→ EXERCISE DESCRIPTION
Update the records starting with the line containing "СЗТ 7.2, СУЛ" and going on through the end of the records, replacing "ЭЛЕМЕНТ" with "ELEMENT" and leaving everything else unchanged. Return only those lines.

→ INFORMATION PROVIDED

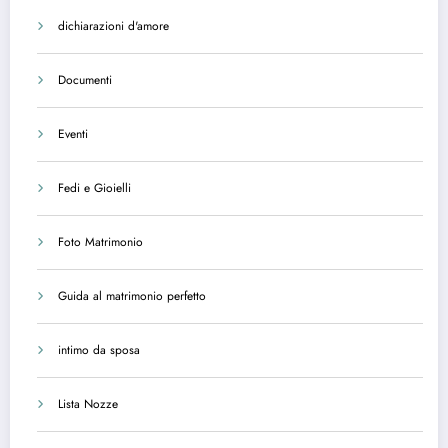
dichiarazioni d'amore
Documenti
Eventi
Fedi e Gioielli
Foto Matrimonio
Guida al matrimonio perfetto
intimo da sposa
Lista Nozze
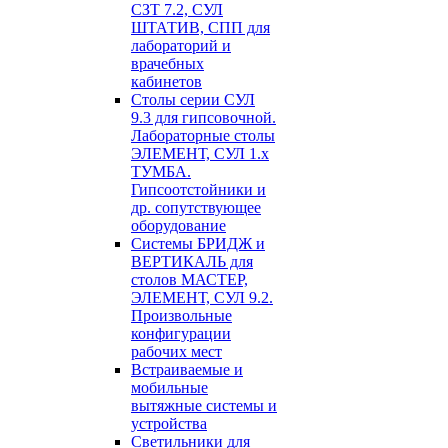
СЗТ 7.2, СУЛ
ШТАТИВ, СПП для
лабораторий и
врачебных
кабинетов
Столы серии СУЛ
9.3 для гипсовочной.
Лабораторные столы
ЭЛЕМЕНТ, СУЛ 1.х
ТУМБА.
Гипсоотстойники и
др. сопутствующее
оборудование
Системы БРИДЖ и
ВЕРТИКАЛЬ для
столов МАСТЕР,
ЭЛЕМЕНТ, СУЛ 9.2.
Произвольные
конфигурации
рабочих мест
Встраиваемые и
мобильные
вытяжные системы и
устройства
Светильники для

→ ANSWER TO THE PROBLEM
СЗТ 7.2, СУЛ
ШТАТИВ, СПП для
лабораторий и
врачебных
кабинетов
Столы серии СУЛ
9.3 для гипсовочной.
Лабораторные столы
ELEMENT, СУЛ 1.х
ТУМБА.
Гипсоотстойники и
др. сопутствующее
оборудование
Системы БРИДЖ и
ВЕРТИКАЛЬ для
столов МАСТЕР,
ELEMENT, СУЛ 9.2.
Произвольные
конфигурации
рабочих мест
Встраиваемые и
мобильные
вытяжные системы и
устройства
Светильники для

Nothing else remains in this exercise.